• _Work instruction_:
For each line below with the word "Paper", write out a copy.

*** Dataset entries ***

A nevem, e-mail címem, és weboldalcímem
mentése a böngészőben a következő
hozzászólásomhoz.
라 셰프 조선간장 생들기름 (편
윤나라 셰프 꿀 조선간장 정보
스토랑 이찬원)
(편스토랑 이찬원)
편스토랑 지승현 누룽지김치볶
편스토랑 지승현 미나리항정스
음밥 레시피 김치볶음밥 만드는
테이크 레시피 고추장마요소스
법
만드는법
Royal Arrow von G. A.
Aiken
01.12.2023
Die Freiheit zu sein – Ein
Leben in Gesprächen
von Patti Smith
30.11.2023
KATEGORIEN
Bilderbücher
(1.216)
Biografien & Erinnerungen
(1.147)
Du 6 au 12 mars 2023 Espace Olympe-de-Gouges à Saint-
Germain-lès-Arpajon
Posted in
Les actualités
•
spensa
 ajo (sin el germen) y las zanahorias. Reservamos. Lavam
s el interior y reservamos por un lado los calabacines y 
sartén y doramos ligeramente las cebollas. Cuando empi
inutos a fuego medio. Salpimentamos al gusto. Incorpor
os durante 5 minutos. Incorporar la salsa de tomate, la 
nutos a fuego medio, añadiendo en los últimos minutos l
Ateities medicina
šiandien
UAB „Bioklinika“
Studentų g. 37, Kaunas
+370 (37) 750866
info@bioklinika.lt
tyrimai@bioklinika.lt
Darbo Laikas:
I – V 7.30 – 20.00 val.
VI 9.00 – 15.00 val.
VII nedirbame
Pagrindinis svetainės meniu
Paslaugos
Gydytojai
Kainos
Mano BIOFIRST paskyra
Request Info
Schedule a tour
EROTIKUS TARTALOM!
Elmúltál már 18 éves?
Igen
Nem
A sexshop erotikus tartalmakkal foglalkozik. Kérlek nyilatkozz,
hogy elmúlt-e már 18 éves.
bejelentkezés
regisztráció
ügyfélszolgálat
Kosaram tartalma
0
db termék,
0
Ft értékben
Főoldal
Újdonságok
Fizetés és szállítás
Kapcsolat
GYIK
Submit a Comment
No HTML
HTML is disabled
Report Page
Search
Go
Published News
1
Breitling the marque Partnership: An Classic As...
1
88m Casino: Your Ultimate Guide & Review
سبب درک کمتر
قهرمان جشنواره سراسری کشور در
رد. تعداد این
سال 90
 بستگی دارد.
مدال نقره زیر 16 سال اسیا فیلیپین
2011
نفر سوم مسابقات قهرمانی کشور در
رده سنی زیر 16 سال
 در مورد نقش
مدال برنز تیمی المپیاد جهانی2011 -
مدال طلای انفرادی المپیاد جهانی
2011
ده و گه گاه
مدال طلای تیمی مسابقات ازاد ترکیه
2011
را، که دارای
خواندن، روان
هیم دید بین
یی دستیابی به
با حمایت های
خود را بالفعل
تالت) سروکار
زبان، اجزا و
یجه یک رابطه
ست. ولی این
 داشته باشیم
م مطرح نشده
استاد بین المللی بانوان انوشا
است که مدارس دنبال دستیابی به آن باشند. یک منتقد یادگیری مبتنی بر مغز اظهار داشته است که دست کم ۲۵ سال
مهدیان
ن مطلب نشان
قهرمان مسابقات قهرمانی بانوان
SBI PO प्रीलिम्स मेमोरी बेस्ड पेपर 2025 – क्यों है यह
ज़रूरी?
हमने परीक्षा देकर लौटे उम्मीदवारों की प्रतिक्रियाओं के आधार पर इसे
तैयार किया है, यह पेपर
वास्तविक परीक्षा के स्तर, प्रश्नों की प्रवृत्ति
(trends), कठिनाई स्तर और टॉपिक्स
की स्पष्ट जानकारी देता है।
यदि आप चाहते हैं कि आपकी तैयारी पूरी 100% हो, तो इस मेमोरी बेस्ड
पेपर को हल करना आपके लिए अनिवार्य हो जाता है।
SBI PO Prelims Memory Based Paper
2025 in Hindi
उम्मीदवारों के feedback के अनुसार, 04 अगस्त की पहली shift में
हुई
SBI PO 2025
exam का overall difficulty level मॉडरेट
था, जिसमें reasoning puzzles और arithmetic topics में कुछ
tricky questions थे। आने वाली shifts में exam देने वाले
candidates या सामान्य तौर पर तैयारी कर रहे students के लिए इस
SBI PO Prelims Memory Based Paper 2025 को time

*** End of Dataset entries ***
*** Dataset entries ***

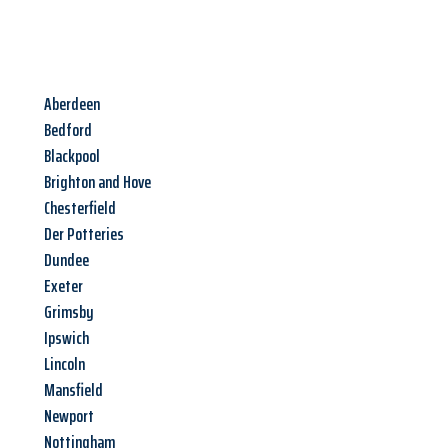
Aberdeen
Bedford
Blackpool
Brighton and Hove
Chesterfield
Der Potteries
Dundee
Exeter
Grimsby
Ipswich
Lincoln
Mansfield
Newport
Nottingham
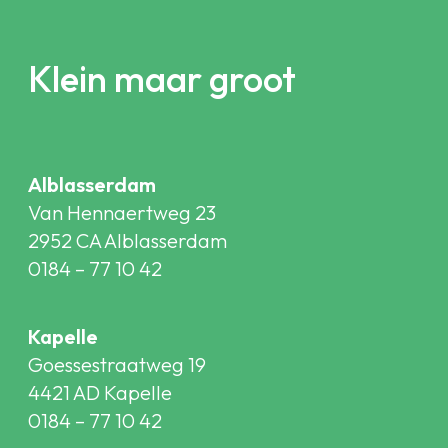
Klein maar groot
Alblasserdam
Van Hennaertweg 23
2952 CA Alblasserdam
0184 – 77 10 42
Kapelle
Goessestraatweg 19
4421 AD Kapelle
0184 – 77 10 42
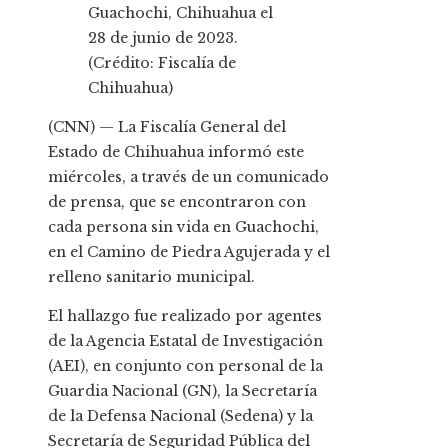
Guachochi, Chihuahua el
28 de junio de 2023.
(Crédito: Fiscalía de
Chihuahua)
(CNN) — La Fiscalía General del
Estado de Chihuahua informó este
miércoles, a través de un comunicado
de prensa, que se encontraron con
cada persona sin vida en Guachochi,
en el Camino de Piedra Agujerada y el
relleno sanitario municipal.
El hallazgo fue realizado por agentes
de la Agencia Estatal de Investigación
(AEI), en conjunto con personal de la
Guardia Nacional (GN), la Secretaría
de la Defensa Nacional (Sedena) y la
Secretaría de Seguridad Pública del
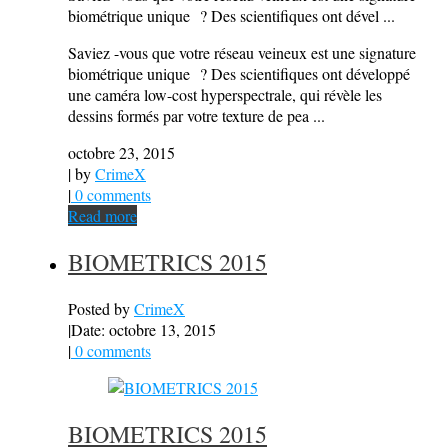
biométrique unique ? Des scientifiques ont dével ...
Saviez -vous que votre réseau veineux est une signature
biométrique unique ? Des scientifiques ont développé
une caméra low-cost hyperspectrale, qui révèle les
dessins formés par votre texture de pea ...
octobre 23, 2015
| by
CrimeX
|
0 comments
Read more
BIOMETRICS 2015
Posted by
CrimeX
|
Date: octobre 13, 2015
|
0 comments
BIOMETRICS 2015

*** End of Dataset entries ***

• _Answer section_:
SBI PO Prelims Memory Based Paper
SBI PO Prelims Memory Based Paper 2025 को time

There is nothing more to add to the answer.